Friday, June 14, 2019

The flawed case for firing Kellyanne Conway

Monica Showalter  "In a weird case of uneven enforcement, the Justice Department's Office of Special Counsel recommended that President Trump's presidential advisor, Kellyanne Conway, be fired for making political statements in a violation of the Hatch Act. Here's the Washington Examiner's listing of her supposed 'violations':
Specific violations listed by Kerner related to Conway's comments during interviews about several 2020 Democratic candidates. For instance, she insinuated Sen. Cory Booker was “sexist” and a “tinny” “motivational speaker.” She castigated former Rep. Beto O'Rourke “think[ing] the women running are good enough to be President" and said Sen. Elizabeth Warren was "lying” about her ethnicity and “appropriating somebody else’s heritage.”
Townhall Toon added by TD
 . . . Which is kind of weird, given that it pretty well posits that no one, not even a political appointee, is allowed to have an opinion of any kind once in the White House.
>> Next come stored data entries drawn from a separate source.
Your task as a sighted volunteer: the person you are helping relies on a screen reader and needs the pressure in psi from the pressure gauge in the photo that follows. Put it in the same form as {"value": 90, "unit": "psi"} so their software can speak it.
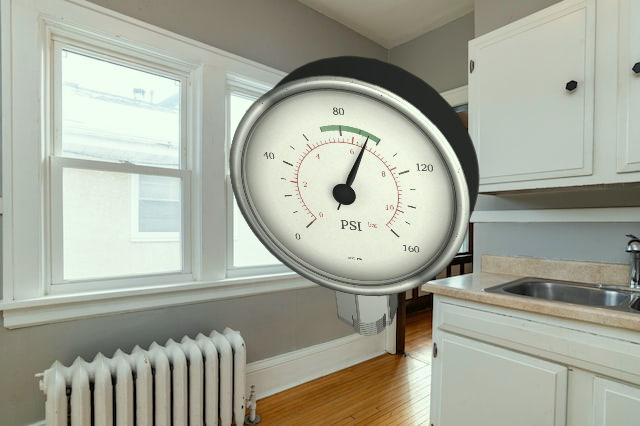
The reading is {"value": 95, "unit": "psi"}
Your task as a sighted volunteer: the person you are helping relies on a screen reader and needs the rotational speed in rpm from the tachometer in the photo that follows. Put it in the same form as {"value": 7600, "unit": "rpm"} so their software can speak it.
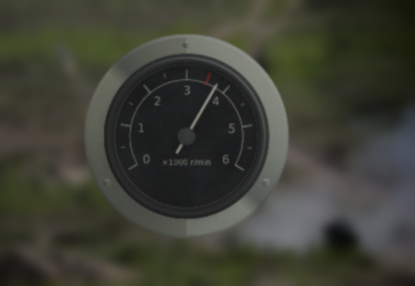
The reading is {"value": 3750, "unit": "rpm"}
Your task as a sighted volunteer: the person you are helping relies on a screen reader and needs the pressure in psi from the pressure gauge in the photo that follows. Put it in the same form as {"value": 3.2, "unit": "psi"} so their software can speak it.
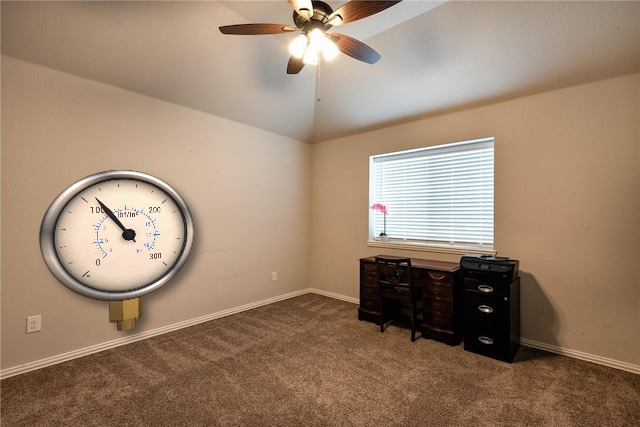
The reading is {"value": 110, "unit": "psi"}
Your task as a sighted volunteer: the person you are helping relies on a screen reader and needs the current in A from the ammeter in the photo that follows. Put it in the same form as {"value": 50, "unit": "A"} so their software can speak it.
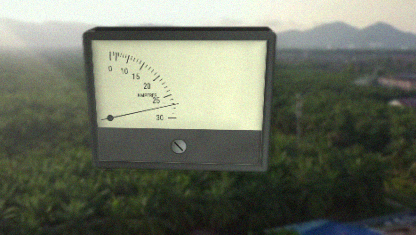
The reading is {"value": 27, "unit": "A"}
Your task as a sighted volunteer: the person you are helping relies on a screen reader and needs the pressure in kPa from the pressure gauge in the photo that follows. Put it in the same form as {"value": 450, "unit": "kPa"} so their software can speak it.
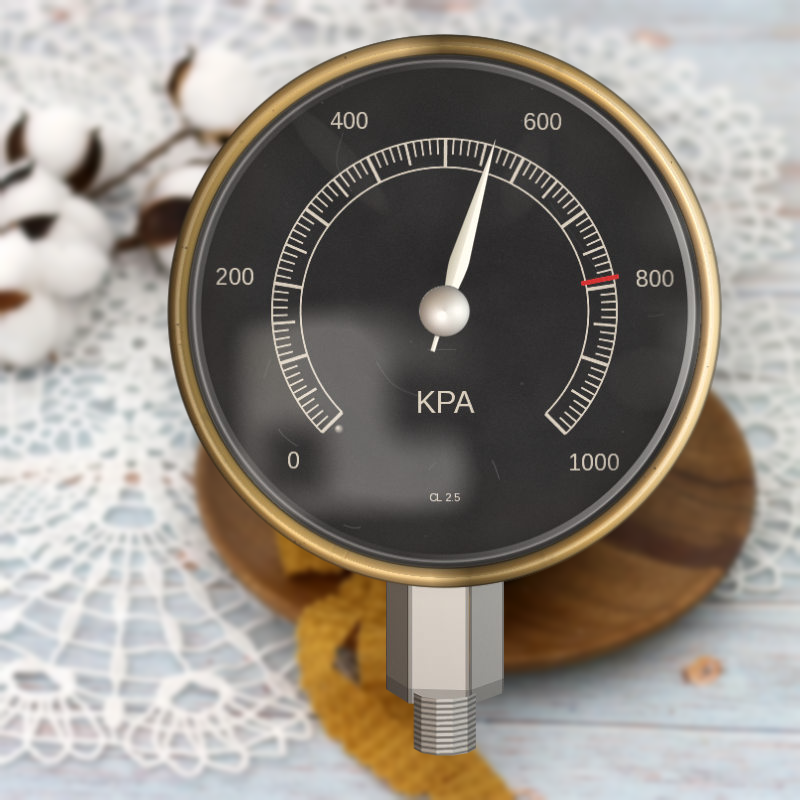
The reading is {"value": 560, "unit": "kPa"}
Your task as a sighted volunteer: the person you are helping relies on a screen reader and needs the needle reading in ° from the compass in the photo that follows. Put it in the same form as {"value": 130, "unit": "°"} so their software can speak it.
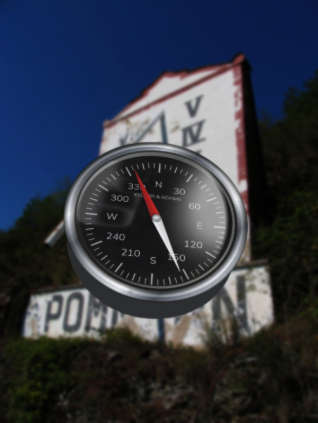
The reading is {"value": 335, "unit": "°"}
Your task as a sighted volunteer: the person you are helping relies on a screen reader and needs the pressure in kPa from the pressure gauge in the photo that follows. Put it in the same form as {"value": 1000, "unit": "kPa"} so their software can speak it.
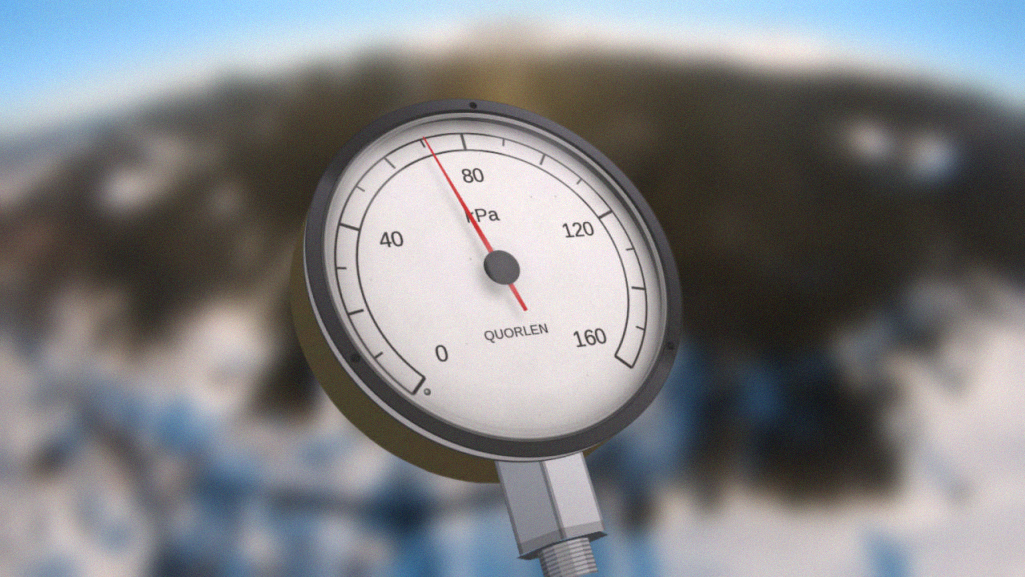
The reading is {"value": 70, "unit": "kPa"}
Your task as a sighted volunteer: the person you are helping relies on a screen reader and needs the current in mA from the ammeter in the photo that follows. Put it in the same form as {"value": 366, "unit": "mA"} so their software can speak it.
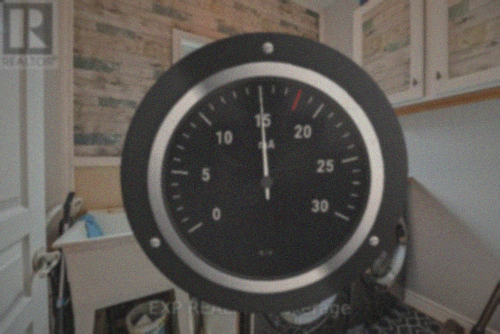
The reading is {"value": 15, "unit": "mA"}
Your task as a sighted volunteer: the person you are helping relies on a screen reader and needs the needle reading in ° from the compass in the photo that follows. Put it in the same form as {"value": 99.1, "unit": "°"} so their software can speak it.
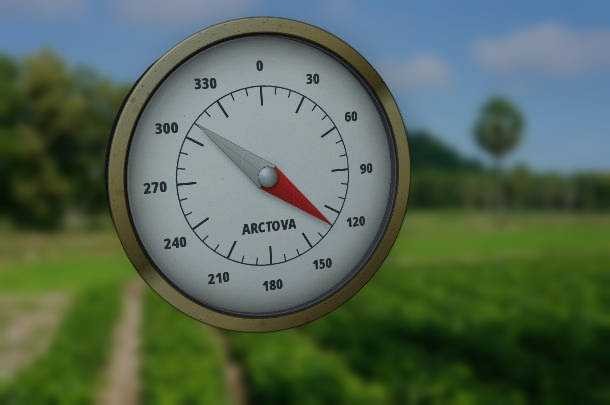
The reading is {"value": 130, "unit": "°"}
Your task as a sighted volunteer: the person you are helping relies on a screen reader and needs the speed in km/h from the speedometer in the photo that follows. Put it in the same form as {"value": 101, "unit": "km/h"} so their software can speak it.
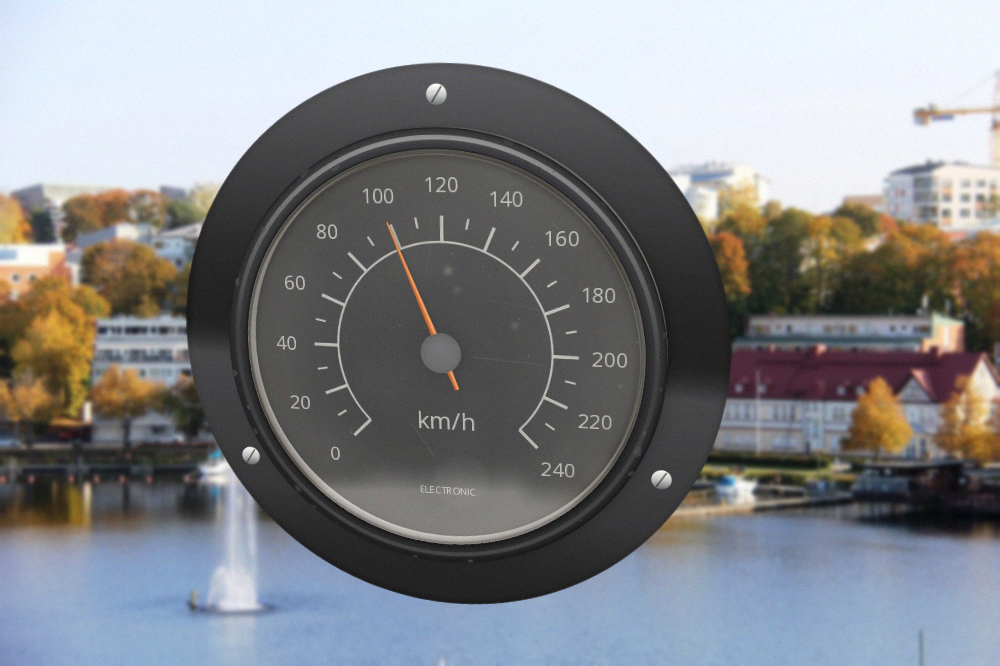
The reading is {"value": 100, "unit": "km/h"}
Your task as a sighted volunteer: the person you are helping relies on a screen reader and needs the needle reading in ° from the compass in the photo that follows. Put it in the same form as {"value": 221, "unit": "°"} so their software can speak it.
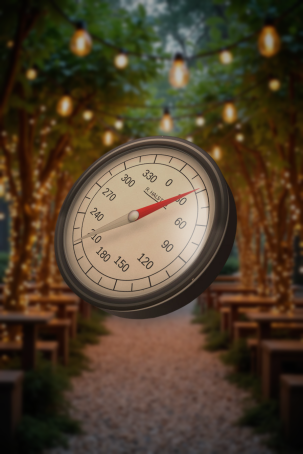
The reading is {"value": 30, "unit": "°"}
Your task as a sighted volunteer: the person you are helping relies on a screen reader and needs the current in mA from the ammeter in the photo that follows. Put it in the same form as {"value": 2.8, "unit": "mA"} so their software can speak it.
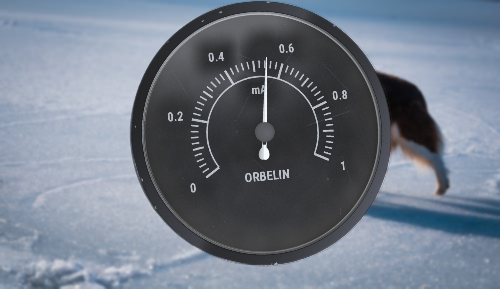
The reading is {"value": 0.54, "unit": "mA"}
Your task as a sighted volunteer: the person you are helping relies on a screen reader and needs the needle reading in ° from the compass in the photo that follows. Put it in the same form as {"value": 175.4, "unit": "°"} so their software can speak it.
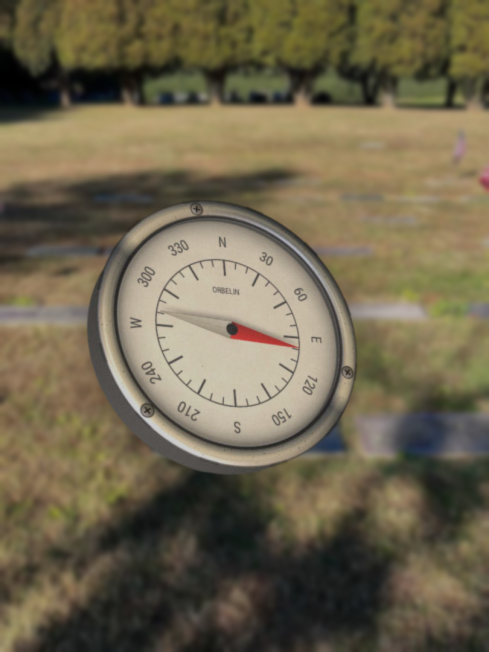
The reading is {"value": 100, "unit": "°"}
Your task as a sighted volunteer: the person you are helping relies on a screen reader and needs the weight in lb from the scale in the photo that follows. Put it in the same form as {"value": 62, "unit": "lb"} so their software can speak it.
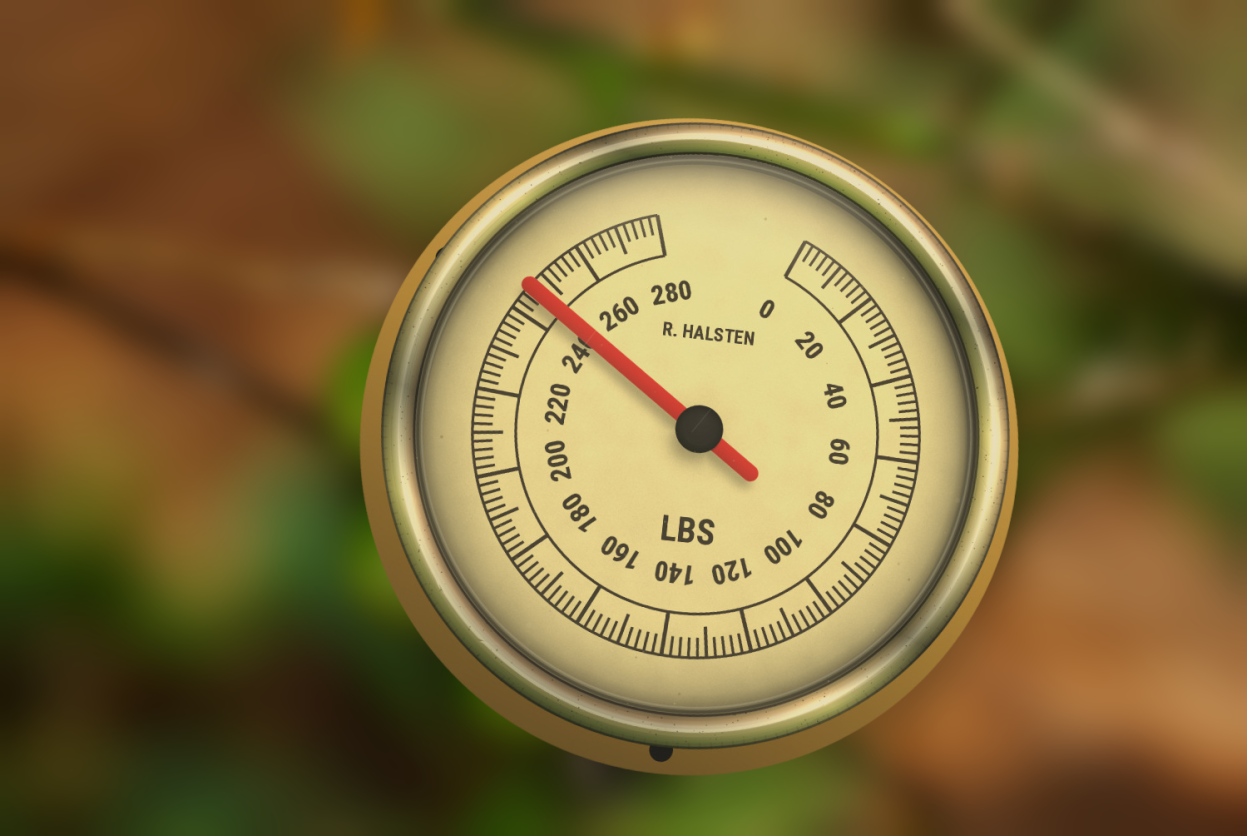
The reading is {"value": 246, "unit": "lb"}
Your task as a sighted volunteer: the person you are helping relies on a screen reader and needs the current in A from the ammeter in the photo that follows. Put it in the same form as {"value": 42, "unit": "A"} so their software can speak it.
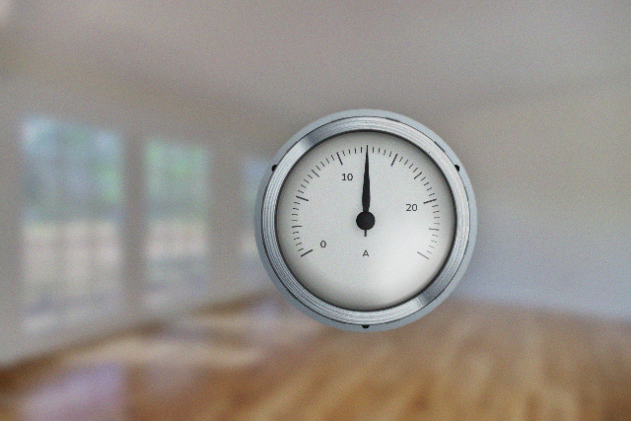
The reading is {"value": 12.5, "unit": "A"}
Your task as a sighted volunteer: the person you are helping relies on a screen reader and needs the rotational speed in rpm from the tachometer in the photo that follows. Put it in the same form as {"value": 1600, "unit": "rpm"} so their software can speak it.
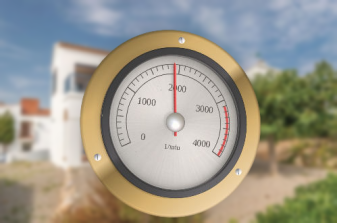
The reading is {"value": 1900, "unit": "rpm"}
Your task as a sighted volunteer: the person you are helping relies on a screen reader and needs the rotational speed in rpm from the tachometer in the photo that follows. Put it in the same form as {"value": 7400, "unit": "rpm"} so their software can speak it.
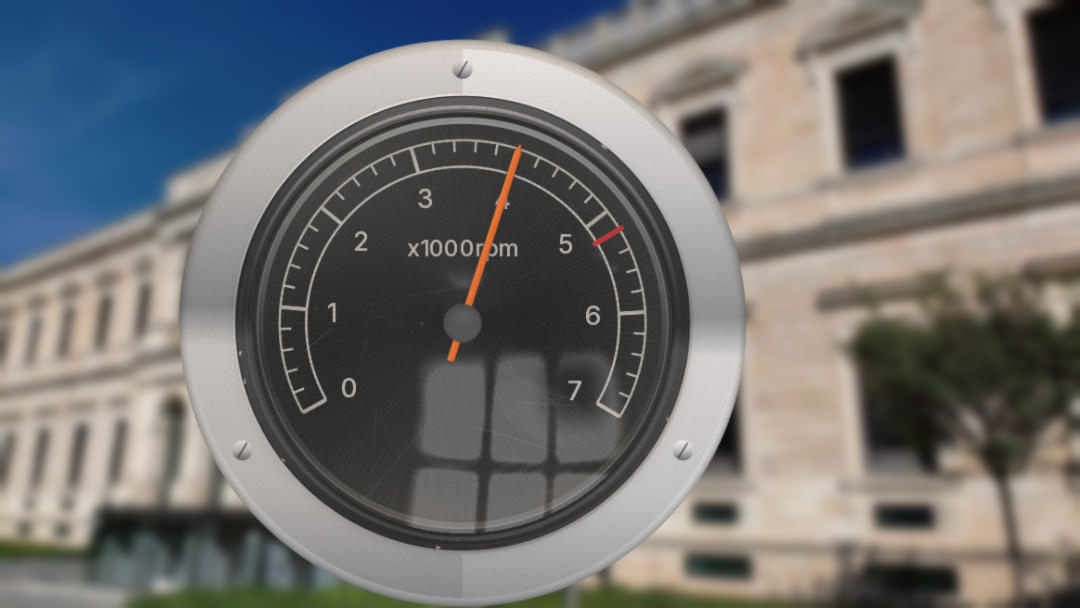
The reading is {"value": 4000, "unit": "rpm"}
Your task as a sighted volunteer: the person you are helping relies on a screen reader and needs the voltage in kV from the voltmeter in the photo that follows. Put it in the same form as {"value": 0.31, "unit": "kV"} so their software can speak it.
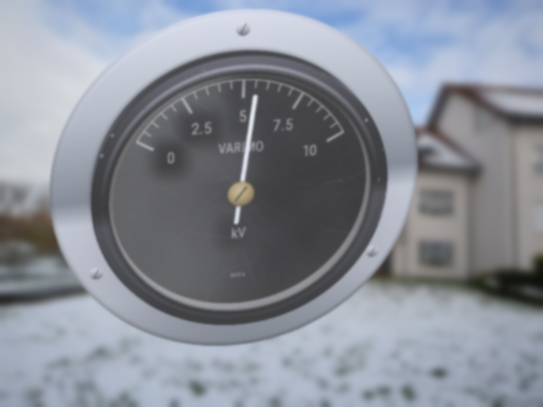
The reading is {"value": 5.5, "unit": "kV"}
And by the way, the press asked for these opinions, Kellyanne didn't just give them.
"It also implies by default that no one in the Obama White House ever had or gave an opinion, which is laughable. Hello, Valerie Jarrett? Hello, Ben Rhodes. Double standard anyone? Spotty enforcement? And how is this not giving a political opinion, even without words? Shouldn't all the creatures in that picture have been slapped with the Hatch Act, too? There was some politicking in that opinion, too, by the Special Counsel's standard.
"Thirdly, it suggests that everyone can have an opinion at whatever level, even the level of a political appointee in an advisory role, but they need to keep the public in the dark about it. Which doesn't sound too good for transparency.
"The criticizing office, as the Examiner notes, is not affiliated with Robert Mueller's special counsel, but it is led by a Trump appointee, responding to complaints from leftists, and then going one further by attempting to micromanage President Trump's personnel decisions. (When Julian Castro was found in violation for the exact same thing, nothing but nothing happened to him, and he certainly wasn't fired.)" . . .

Trump on ‘Fox & Friends’: I will not fire Kellyanne Conway after watchdog rebuke

. . . Trump, though, said: “It looks to me like they’re trying to take away her right of free speech.”
He even suggested he would not counsel Conway to tone it down.
“It doesn’t work that way,” Trump said, arguing that Conway was merely responding to political attacks against him. “A person wouldn’t be able to express themselves, and I just don’t see it.”
Trump noted that he will be getting a briefing on the findings.